This advisory is for organizations that use Ivanti Connect Secure as a VPN solution or Ivanti Policy Secure as a network access control solution. If your organization does not use Ivanti products, this notification may be discarded.
Ivanti has released Security Advisories and made mitigation strategies available to address an authentication bypass and command injection vulnerabilities on targeted gateways. These attacks may be chained to allow an unauthenticated remote user to obtain administrative access and run arbitrary commands on affected platforms.
These vulnerabilities are being actively exploited.
This is an authentication bypass vulnerability that can circumvent MFA controls in the web component of Ivanti Connect Secure and Ivanti Policy Secure which would allow an attacker to bypass control checks and obtain authenticated access.
CVE-2024-21887 – Command injection vulnerability
Would allow an attacker to send privileged requests and execute arbitrary commands on Ivanti Connect Secure and Ivanti Policy Secure.
Ivanti Connect Secure v. 9.x, 22.x
Ivanti Policy Secure
Though a patch has not yet been released, Ivanti has provided mitigation strategies. Ivanti warns that these mitigations will result in product service degradation.

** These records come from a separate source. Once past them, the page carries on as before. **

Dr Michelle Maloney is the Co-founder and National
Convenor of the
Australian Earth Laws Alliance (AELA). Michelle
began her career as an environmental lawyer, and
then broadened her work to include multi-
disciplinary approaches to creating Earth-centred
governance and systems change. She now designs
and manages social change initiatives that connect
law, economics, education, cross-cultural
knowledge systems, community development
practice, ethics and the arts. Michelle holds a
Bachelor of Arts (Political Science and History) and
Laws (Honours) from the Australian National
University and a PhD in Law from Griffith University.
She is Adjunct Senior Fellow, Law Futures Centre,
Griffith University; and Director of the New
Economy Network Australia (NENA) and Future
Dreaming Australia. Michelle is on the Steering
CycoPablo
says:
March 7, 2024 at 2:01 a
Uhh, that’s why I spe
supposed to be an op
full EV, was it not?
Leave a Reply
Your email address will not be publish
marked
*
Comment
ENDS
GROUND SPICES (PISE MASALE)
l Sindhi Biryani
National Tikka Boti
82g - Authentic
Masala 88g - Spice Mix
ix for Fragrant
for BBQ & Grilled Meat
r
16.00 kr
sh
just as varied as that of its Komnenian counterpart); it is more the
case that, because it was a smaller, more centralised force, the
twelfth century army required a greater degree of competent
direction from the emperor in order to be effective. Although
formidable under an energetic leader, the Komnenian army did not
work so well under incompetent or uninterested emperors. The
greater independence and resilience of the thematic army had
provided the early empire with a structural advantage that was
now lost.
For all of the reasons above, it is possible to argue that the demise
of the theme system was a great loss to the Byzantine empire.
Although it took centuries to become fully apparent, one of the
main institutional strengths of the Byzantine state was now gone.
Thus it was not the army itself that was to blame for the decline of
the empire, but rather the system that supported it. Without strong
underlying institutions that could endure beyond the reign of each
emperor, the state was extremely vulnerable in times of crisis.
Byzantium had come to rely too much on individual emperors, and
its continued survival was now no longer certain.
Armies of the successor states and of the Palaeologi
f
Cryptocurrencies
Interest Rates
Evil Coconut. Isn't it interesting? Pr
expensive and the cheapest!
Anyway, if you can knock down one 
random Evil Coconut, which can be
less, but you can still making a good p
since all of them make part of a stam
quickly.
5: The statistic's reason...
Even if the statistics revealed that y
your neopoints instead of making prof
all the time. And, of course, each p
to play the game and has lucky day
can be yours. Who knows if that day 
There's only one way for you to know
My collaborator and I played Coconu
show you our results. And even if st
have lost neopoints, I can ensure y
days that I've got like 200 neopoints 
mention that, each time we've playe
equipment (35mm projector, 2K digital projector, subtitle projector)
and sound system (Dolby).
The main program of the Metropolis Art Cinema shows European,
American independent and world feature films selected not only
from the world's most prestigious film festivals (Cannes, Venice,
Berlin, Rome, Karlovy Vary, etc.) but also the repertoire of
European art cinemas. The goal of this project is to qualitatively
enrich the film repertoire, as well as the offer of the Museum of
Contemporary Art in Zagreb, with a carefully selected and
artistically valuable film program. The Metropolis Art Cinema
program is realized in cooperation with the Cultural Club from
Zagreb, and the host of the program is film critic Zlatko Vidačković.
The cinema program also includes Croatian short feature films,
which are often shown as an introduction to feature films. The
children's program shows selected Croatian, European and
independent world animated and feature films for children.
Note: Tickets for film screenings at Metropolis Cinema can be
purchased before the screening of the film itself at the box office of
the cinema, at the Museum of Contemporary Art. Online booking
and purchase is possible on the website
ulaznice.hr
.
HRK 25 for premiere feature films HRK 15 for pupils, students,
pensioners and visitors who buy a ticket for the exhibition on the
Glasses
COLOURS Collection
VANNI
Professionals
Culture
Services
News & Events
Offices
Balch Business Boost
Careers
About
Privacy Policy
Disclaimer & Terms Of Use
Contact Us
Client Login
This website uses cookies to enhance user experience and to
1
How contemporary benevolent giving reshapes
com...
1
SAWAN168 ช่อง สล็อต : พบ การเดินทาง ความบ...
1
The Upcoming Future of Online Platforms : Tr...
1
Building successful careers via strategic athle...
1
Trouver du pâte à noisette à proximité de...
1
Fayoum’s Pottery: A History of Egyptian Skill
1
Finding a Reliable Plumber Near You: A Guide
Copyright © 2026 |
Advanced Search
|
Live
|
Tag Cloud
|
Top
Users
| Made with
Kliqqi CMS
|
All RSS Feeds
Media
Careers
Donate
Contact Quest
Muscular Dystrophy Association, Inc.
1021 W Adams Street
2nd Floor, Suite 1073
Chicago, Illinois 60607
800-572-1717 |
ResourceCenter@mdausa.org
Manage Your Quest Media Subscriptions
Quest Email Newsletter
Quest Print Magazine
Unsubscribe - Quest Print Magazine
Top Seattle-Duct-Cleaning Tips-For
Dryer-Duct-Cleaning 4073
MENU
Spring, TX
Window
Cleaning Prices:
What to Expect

“We have seen evidence of threat actors attempting to manipulate Ivanti’s internal integrity checker (ICT). Out of an abundance of caution, we are recommending that all customers run the external ICT. We have added new functionality to the external ICT that will be incorporated into the internal ICT in the future. We regularly provide updates to the external and internal ICT, so customers should always ensure they are running the latest version of each.”